◆ Petikan Teks ◆
PENATALAKSANAAN IDDM
Semua penderita IDDM membutuhkan terapi insulin. Hanya anak-anak dengan dehidrasi berat, muntah terus-menerus, kelainan metabolik, atau anak dengan penyakit kronis yang membutuhkan perawatan di rumah sakit dengan rehidrasi intravena. Pengobatan pun harus dilaksanakan secara terpadu; orang tua dan anak diajarkan untuk senantiasa mengecek sendiri kadar gula darah, menginjeksi insulin, serta untuk mengenali dan mengobati hipoglikemia. Diperlukan konsultasi ke ahli gizi, ahli diabetes, ahli oftalmologi, serta kadang psikolog.
Diet untuk anak dengan IDDM merupakan komponen yang sangat esensial. Tujuan diet pada IDDM ialah menyeimbangkan asupan makanan dengan dosis insulin dan aktivitas dengan cara menjaga kadar glukosa dalam rentang normal. Sebaiknya dapat diperkirakan jumlah karbohidrat yang dikandung dalam suatu makanan terutama bagi yang menggunakan insulin kerja cepat secara injeksi atau pompa ketika makan. Karbohidrat kompleks (mis. Sereal) dapat dikonsumsi sebelum tidur untuk mencegah terjadinya hipoglikemia nokturnal, terutama bagi yang mengkonsumsi insulin dua kali sehari.

◆ Data Mentah ◆

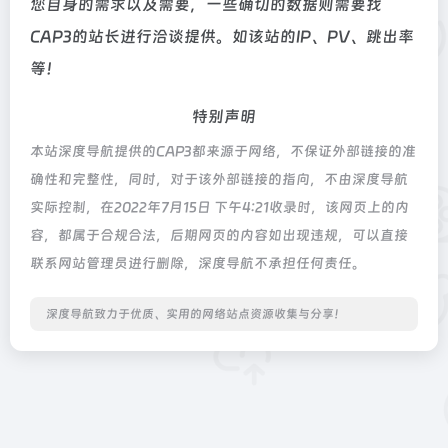
您自身的需求以及需要，一些确切的数据则需要找
CAP3的站长进行洽谈提供。如该站的IP、PV、跳出率
等！
特别声明
本站深度导航提供的CAP3都来源于网络，不保证外部链接的准
确性和完整性，同时，对于该外部链接的指向，不由深度导航
实际控制，在2022年7月15日 下午4:21收录时，该网页上的内
容，都属于合规合法，后期网页的内容如出现违规，可以直接
联系网站管理员进行删除，深度导航不承担任何责任。
深度导航致力于优质、实用的网络站点资源收集与分享！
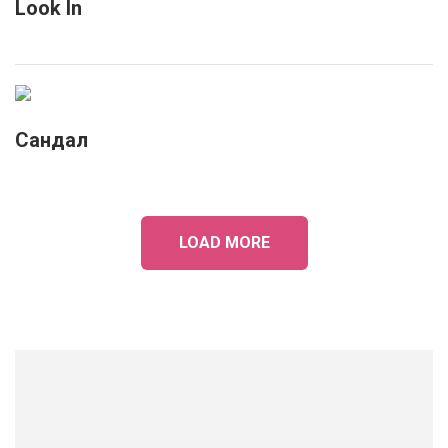
Look In
Сандал
LOAD MORE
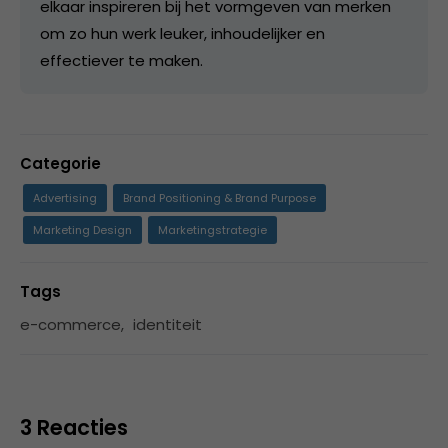
elkaar inspireren bij het vormgeven van merken
om zo hun werk leuker, inhoudelijker en
effectiever te maken.
Categorie
Advertising
Brand Positioning & Brand Purpose
Marketing Design
Marketingstrategie
Tags
e-commerce
,
identiteit
3 Reacties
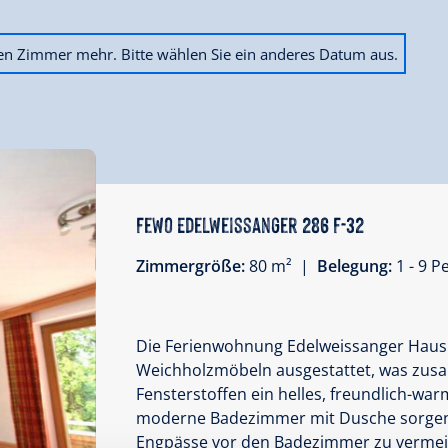
ien Zimmer mehr. Bitte wählen Sie ein anderes Datum aus.
Fewo Edelweissanger 286 F-32
Zimmergröße:
80 m² |
Belegung:
1 - 9 
Die Ferienwohnung Edelweissanger Haus 
Weichholzmöbeln ausgestattet, was zus
Fensterstoffen ein helles, freundlich-wa
moderne Badezimmer mit Dusche sorgen f
Engpässe vor den Badezimmer zu vermei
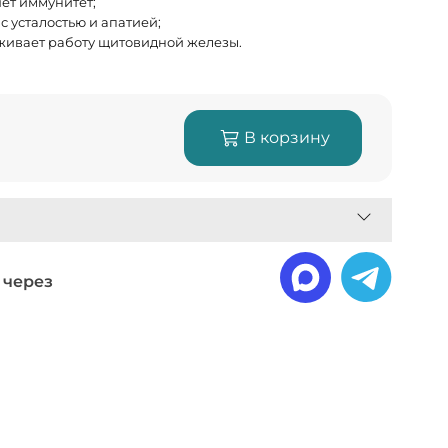
ет иммунитет;
с усталостью и апатией;
ивает работу щитовидной железы.
В корзину
 через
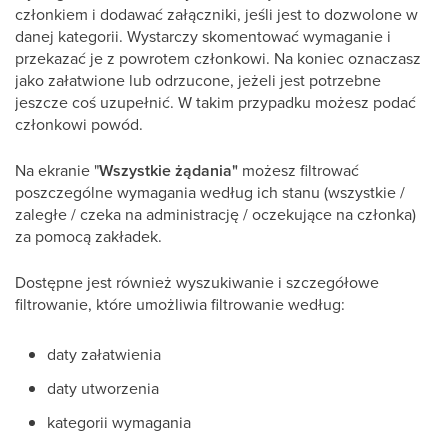
członkiem i dodawać załączniki, jeśli jest to dozwolone w
danej kategorii. Wystarczy skomentować wymaganie i
przekazać je z powrotem członkowi. Na koniec oznaczasz
jako załatwione lub odrzucone, jeżeli jest potrzebne
jeszcze coś uzupełnić. W takim przypadku możesz podać
członkowi powód.
Na ekranie "
Wszystkie żądania"
możesz filtrować
poszczególne wymagania według ich stanu (wszystkie /
zaległe / czeka na administrację / oczekujące na członka)
za pomocą zakładek.
Dostępne jest również wyszukiwanie i szczegółowe
filtrowanie, które umożliwia filtrowanie według:
daty załatwienia
daty utworzenia
kategorii wymagania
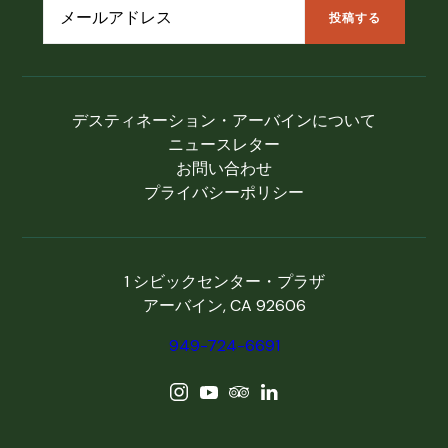
デスティネーション・アーバインについて
ニュースレター
お問い合わせ
プライバシーポリシー
1 シビックセンター・プラザ
アーバイン, CA 92606
949-724-6691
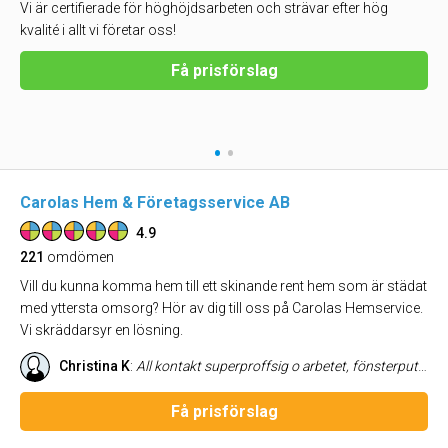
Vi är certifierade för höghöjdsarbeten och strävar efter hög
kvalité i allt vi företar oss!
Få prisförslag
•
•
Carolas Hem & Företagsservice AB
4.9
221
omdömen
Vill du kunna komma hem till ett skinande rent hem som är städat
med yttersta omsorg? Hör av dig till oss på Carolas Hemservice.
Vi skräddarsyr en lösning.
Christina K
:
All kontakt superproffsig o arbetet, fönsterputsningen, mycket bra o noggrant gjord. Kommer att anlita Carola igen!
Få prisförslag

◆ Rumusan Soal ◆
Dapatkah Anda menyalin ulang secara persis bagian teks tentang penatalaksanaan IDDM di atas, antara "Diet untuk anak" dan "dua kali sehari.", termasuk kedua batas itu?

◆ Ruang Jawaban ◆
Diet untuk anak dengan IDDM merupakan komponen yang sangat esensial. Tujuan diet pada IDDM ialah menyeimbangkan asupan makanan dengan dosis insulin dan aktivitas dengan cara menjaga kadar glukosa dalam rentang normal. Sebaiknya dapat diperkirakan jumlah karbohidrat yang dikandung dalam suatu makanan terutama bagi yang menggunakan insulin kerja cepat secara injeksi atau pompa ketika makan. Karbohidrat kompleks (mis. Sereal) dapat dikonsumsi sebelum tidur untuk mencegah terjadinya hipoglikemia nokturnal, terutama bagi yang mengkonsumsi insulin dua kali sehari.